Les myosites représentent un ensemble hétérogène sous plusieurs points de vue et la présentation clinique peut être très variée. Les multiples classifications existantes sont le reflet de cette hétérogénéité. Nous vous en proposons une compilation dans le tableau 1.
Il est question de dermatomyosite (DM) quand l'atteinte cutanée, qui peut accompagner les myosites, prend des aspects caractéristiques. Elle peut également précéder l'atteinte musculaire de plusieurs mois ou années et, dans certains cas extrêmes, être une manifestation isolée nommée dermatomyosite amyositique. Une des manifestations cutanées classiques est l'érythème héliotrope à la couleur rose lilacée caractéristique, qui touche les paupières, les joues et qui peut s'étendre au cou et à la face antérieure du thorax. Les papules de Gottron sont également typiques et se présentent sous forme de plaques rouge-pourpre, surélevées, kératosiques, localisées préférentiellement sur la face dorsale des articulations interphalangiennes et métacarpophalangiennes et plus rarement en regard des genoux et des coudes. Les manifestations cutanées peuvent occasionnellement se révéler inhabituelles, ainsi des lésions bulleuses ou eczémateuses ont été décrites. Une attention particulière doit être portée à l'examen des ongles et de leur pourtour. La présence d'un érythème péri-unguéal douloureux à la pression avec présence de micro-hémorragies de la cuticule est une manifestation assez caractéristique qui est également nommée signe de la manucure. Le phénomène de Raynaud est fréquent et en règle générale modéré.

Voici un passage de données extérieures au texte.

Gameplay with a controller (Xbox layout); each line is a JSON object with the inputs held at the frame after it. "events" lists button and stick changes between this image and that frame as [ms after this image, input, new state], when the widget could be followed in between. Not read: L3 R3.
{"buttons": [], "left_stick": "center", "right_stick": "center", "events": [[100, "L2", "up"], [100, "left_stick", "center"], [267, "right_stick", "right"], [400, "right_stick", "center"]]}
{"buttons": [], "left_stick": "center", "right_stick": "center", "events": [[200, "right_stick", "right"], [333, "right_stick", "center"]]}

Lorsque la myosite s'exprime sans atteinte cutanée, il est question de polymyosite (PM). Des variations dans les groupes musculaires atteints peuvent permettre de distinguer différentes myopathies. Ainsi dans les DM/PM, l'atteinte est d'habitude symétrique et proximale et touche préférentiellement les ceintures.
Le syndrome musculaire se manifeste par une faiblesse qui s'installe progressivement, bien que des évolutions aiguës aient été rapportées. Les myalgies sont inconstantes mais elles peuvent dominer le tableau clinique et peuvent être spontanées, évoluer par crises ou encore être en rapport avec l'activité musculaire. Les muscles du cou et ceux impliqués dans la déglutition sont proportionnellement plus fréquemment touchés dans la DM que dans la PM. Il peut également y avoir une atteinte des muscles paravertébraux et intercostaux. Dans la myosite à corps inclus (MCI), l'atteinte n'est pas symétrique et peut débuter distalement.

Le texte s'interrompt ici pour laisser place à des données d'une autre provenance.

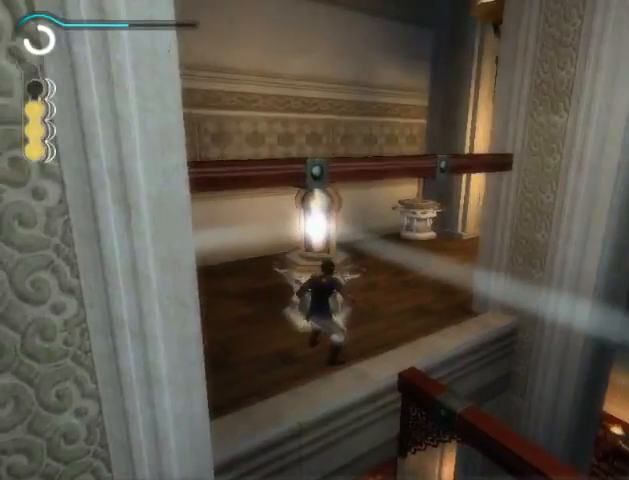
{"buttons": [], "left_stick": "center", "right_stick": "right", "events": [[167, "right_stick", "right"], [233, "right_stick", "center"], [467, "right_stick", "right"]]}
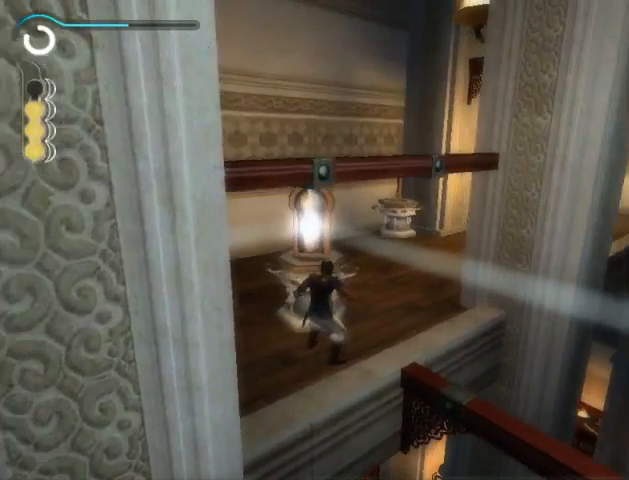
{"buttons": ["A", "X"], "left_stick": "up", "right_stick": "center", "events": [[33, "right_stick", "center"], [433, "left_stick", "up"], [467, "A", "down"], [500, "X", "down"]]}
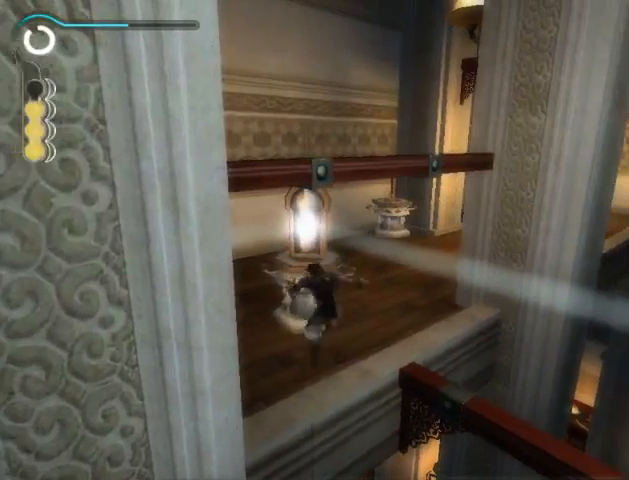
{"buttons": [], "left_stick": "up", "right_stick": "center", "events": [[67, "A", "up"], [100, "X", "up"], [200, "X", "down"], [267, "X", "up"], [300, "X", "down"], [367, "X", "up"], [433, "X", "down"], [500, "X", "up"]]}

Enfin, les arthralgies, les arthrites non destructrices ainsi que la fièvre accompagnent fréquemment les MIP.
Les principales différences entre les DM, les PM et les MCI sont rapportées dans le tableau 2.
Les principales caractéristiques biologiques des MIP sont l'élévation des CK et des aldolases et dans une moindre mesure celle des ASAT, ALAT et des LDH. La VS peut être accélérée et la CRP augmentée, bien que ces paramètres puissent être peu altérés. «L'interleukin-1 récepteur antagonist (Il-1RA)», marqueur négatif de la réponse inflammatoire, peut dans certains cas être élevé et utile pour le suivi.1
Le facteur anti-nucléaire est positif chez 80% des patients avec DM/PM mais n'est pas spécifique de cette entité.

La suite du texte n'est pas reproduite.